Mexican chicken bowl

Yield: 4

Per Serving: calories; fat; carbohydrates; Protein:.

Notes: Calculate nutrition when making

Ingredients:

  • Chicken breast (marinated for fajitas)
  • Red bell pepper sauted (no oil)
  • Onions sauted (no oil)
  • Cauliflower rice sauted
  • Garlic
  • Cilantro
  • Corn (from can)
  • Beans (from can)
  • Lime wedges (put in container for later use)
  • Avocado
  • Cherry tomatoes
  • Taco sauce

Instructions:

  • Saute bell peppers and onions.
  • Saute caulifrlowe rice with corn and beans. Add a bit of lime juice and cilantro.
  • Add a layer in each container of rice, peppers and onions.
  • Stir fry the chicken (not too long) and add to containers.
  • Top with avocado slices, cilantro, cherry tomatoes, and taco sauce.

Source: My own recipe


Baked Parmesan Dijon Crusted Chicken

Yield: 5

Per Serving: 286 calories; 14g fat; 12g carbohydrates; 24g Protein:.

Ingredients:

  • 4 chicken breasts
  • 1 cup panko crumbs
  • 1/2 cup shredded parmesan cheese
  • 1/3 cup dijon mustard plus 2 tablespoons for brushing on chicken
  • 1 tablespoon melted butter (replace with olive oil)
  • 1/4 teaspoon salt

Instructions:

  • Preheat oven to 400 degrees.
  • Line baking sheet with foil or parchment for easy clean up.
  • Place chicken breasts on prepared baking sheet.
  • Brush chicken with 2 tablespoons dijon mustard
  • In a medium bowl, combine panko, parmesan, 1/3 cup dijon mustard, melted butter and salt.
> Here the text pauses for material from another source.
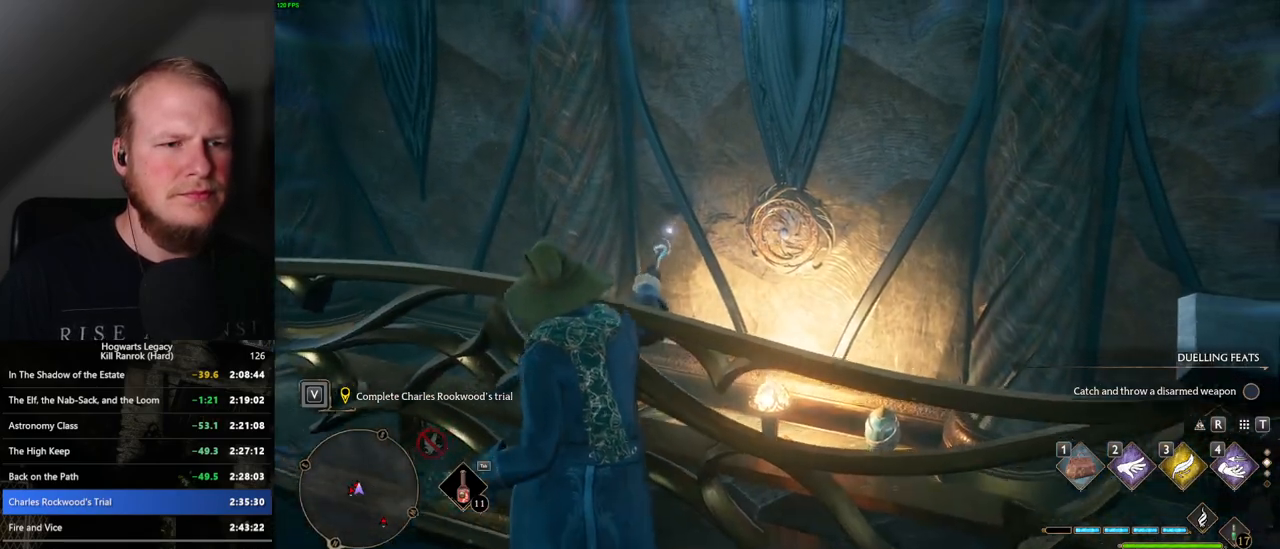
{"keys": ["tab"], "mouse": [], "events": [[267, "tab", "down"]]}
Stir with fork until crumbly.
  • Lightly press crumb mixture on top of chicken breasts.
  • Bake for 22-25 minutes or until chicken breasts are cooked through.
  • Let cool about 5 minutes before slicing.

Source: laughingspatula.com


Skinny italian chicken roll-ups

Yield: 6

Per Serving: 258 calories; 13g fat; 7g carbohydrates; 28g Protein:.
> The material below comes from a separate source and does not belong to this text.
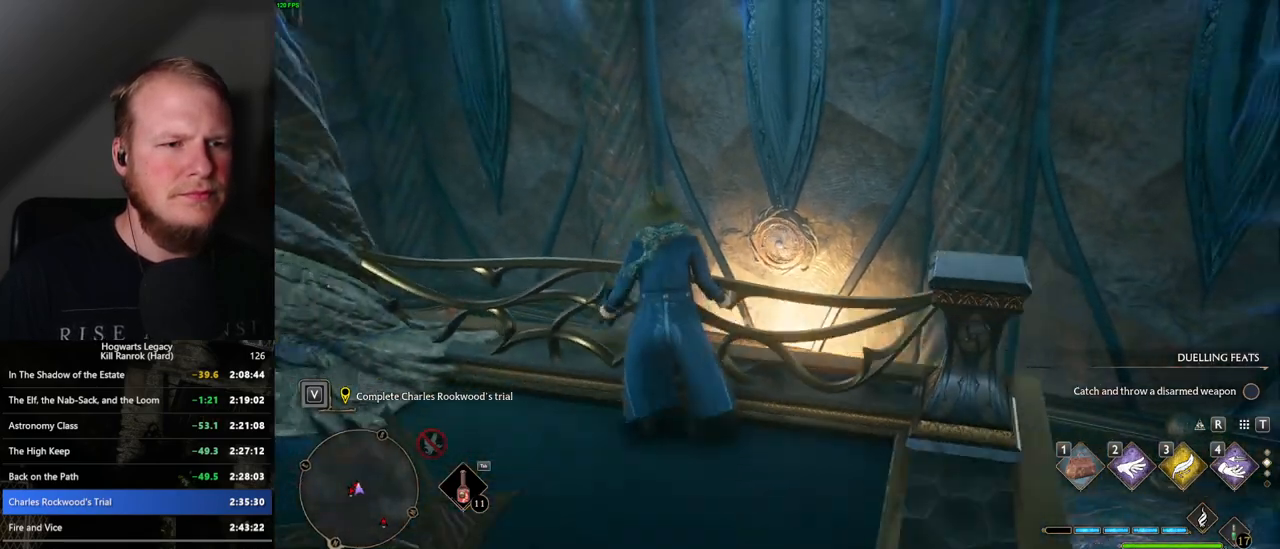
{"keys": ["tab"], "mouse": [], "events": []}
Notes: Might have to adjust the cheese to reduce calories. Also, might pair well with lemon-garlic green beans. .

Ingredients:

  • 3 boneless chicken breasts
  • 1 tsp salt
  • 1/2 tsp black pepper
  • 3/4 tsp garlic powder
  • 1 tsp dried basil, divided
  • 1 tsp dried oregano, divided
  • 1/4 tsp crushed red pepper flakes
  • 8 oz. can tomatoe sauce
  • 1 14.5 oz. can fire roasted crushed tomatoes
  • 3/4 cup shaved parmesan
  • 3/4 cup dices roasted red peppers (jarred)
  • 1 cup shredded italian cheese
  • 1 tbsp chopped fresh parsley

Instructions:

  • Heat the oven to 375 degrees
  • Slice the chicken breasts in hlaf lenth-wise, making 6 thin cutlets
  • Mix salt, pepper, 1/4 tsp garlic powder, 1/2 tsp basil, 1/2 tsp oregano, and crushed pepper flakes
  • Season all sides of the chicken with the seasoning mixture
  • In a small bowl, mix tomatoe sauce with 1/2 tsp garlic powder, 1/2 tsp basil, and 1/2 tsp oregano. Pour into bottom of 7 x 10 casserole dish sprayed with cooking oil.
  • Assemble the chicken roll-ups by topping each with 1 tbsp shaved parmesan and 1 tbsp diced roasted red peppers. Roll up from large end first and place seam side down on the tomatoe sauce
  • Pour crushed tomatoes on top of all chicken roll ups
  • Cover with foil and bake for 30 minutes. Uncover and top with shredded italian cheese and bake for 10 more minutes. Let rest for about 10 minutes
  • Top with chopped parsley and serve.

Source: www.diaryofarecipecollector.com


Healthy moroccan chicken tagine

Yield: 4

Per Serving: calories; fat; carbohydrates; Protein:.

Ingredients:

  • 1 lb chicken breast (2 – 3 medium), cut length-wise into tenders
  • 1.5 tsp ground cumin
  • 1 tsp ground ginger
  • 1/2 tsp turmeric
  • 1/4 teaspoon ground cinnamon
  • 1 tsp salt, more to taste
  • 1 tsp black pepper, more to taste
  • 1 Tbps olive oil
  • 1 medium yellow onion, halved and cut into 1/4-inch-thick slices
  • 3 medium carrots, thinly sliced
  • 3 medium Roma tomatoes, cut into bite-sized pieces
  • 10 pitted castelvetrano olives
  • 3 – 4 garlic cloves, minced
  • 1 lemon, juiced
  • 1 cup chicken broth
  • 1/4 cup fresh cilantro, roughly chopped

Instructions:

  • Place chicken tenders onto paper towels and pat dry. Generously season with salt and pepper.
  • Combine the spices in a small bowl and set aside. Prepare couscous according to package.
  • Place large deep saute pan on stovetop and heat 1 Tbsp of olive oil to medium. Add chicken tenders to the pan and cook for 2 – 3 minutes per side. Remove tenders from the pan using tongs and place on a clean plate to the side while you prepare the vegetables.
  • In the same pan, on medium heat, add sliced onion and carrot coins. Cook for 5 minutes until onion is lightly browned and transparent.
  • Add in diced Roma tomatoes, olives, minced garlic, lemon juice, and all the spices. Stir together and cook for additional 5 minutes.
  • Add chicken tenders back to the pan, stir, and cover with the vegetables. Add in chicken broth and stir in fresh cilantro. Bring to a simmer and cook for an additional 6 – 8 minutes.
  • Garnish with more fresh cilantro and slivered almonds, if you like. Serve over couscous or any grain!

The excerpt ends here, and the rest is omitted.